**TEXT PROVIDED**
━━━━━━━━━━━━━━━━━━━━

Why it matters: Legal marijuana prices are hitting a record low as the industry struggles to recalibrate from declining sales and competition from other states.
State of play: The average market rate for retail marijuana flower from April 1 to June 30 will be $607 a pound, down from $655 during the same period last year, per data from the Colorado Department of Revenue.
- Retail prices are currently $608 a pound, Westword reports. Average prices dropped nearly every quarter since fall 2021, when the average market rate reached $1,316.
- The average market rate — which is used to set taxes — is calculated quarterly using the previous three months of retail transfers, per the Colorado Department of Revenue.
Between the lines: Cannabis flower made up 48% of annual marijuana sales, followed by concentrates (35%) and edibles (13%) as of December 2025, per the Colorado Marijuana Quarterly Market Update dashboard.
The big picture: Colorado sales dropped for the fourth straight year.

━━━━━━━━━━━━━━━━━━━━

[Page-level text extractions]
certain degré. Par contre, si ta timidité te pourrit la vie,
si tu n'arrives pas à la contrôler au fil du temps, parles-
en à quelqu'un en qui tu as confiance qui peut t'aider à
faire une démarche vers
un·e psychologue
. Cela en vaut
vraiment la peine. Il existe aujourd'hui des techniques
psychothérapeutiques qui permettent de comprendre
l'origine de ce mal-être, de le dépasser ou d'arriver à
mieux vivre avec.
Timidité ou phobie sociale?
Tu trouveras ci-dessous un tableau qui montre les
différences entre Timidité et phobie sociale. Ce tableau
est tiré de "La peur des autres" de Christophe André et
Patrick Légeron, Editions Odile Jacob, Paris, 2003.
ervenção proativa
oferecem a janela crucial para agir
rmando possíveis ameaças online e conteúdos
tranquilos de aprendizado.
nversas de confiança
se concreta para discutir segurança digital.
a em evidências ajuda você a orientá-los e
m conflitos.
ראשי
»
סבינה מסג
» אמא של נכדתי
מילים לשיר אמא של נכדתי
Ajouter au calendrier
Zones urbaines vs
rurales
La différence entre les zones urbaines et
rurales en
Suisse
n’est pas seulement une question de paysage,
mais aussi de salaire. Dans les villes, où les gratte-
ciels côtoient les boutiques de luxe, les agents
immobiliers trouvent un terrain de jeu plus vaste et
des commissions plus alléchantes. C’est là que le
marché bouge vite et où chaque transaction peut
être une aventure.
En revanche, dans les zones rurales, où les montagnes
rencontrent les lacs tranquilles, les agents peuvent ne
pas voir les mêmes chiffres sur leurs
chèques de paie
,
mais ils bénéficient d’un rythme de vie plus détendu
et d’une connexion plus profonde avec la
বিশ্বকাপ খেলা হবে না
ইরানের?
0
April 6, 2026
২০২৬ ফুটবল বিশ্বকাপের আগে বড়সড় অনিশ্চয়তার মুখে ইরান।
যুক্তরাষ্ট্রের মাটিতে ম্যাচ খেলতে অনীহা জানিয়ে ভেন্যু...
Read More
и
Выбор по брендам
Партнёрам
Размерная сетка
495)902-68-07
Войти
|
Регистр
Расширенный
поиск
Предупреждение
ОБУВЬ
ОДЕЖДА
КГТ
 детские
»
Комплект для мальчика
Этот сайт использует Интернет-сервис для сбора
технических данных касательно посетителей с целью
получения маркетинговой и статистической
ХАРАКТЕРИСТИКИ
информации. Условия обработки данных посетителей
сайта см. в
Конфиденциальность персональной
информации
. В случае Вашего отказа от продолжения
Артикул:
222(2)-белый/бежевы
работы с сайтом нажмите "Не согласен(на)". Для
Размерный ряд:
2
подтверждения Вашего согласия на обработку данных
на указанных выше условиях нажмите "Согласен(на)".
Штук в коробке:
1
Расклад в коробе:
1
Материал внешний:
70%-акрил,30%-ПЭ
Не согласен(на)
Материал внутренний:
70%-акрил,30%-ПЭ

━━━━━━━━━━━━━━━━━━━━

**QUESTIONS**
1. Rewrite the text on Colorado marijuana prices so that "concentrates" is renamed "extracts". Begin at the words "- Retail prices" and stop after "Market Update dashboard.".
2. What would come next in the text on Colorado marijuana prices? Write a continuation that picks up after its last sentence.
These records come from a separate source, not from the text on Colorado marijuana prices.

**ANSWER SET**
1.
- Retail prices are currently $608 a pound, Westword reports. Average prices dropped nearly every quarter since fall 2021, when the average market rate reached $1,316.
- The average market rate — which is used to set taxes — is calculated quarterly using the previous three months of retail transfers, per the Colorado Department of Revenue.
Between the lines: Cannabis flower made up 48% of annual marijuana sales, followed by extracts (35%) and edibles (13%) as of December 2025, per the Colorado Marijuana Quarterly Market Update dashboard.

2.
- The state recorded just over $1.3 billion in total sales last year, a 6.4% drop compared to 2024, per the Market Update dashboard. Sales peaked back in 2021 at $2.2 billion.
What they're saying: "We're very susceptible to supply and demand — just traditional economic forces," Ryan Hunter, chief revenue officer at Spherex, which manufactures vape cartridges, tells us.
- Limited supply meant higher prices when the retail market first launched in January 2014, Hunter adds.
The intrigue: President Trump's tariffs and the Chinese government's recent decision to eliminate a rebate on e-cigarette components impacted costs for manufacturers like Spherex.
- Hunter tells us that losing the Chinese rebate could mean raising prices on his products.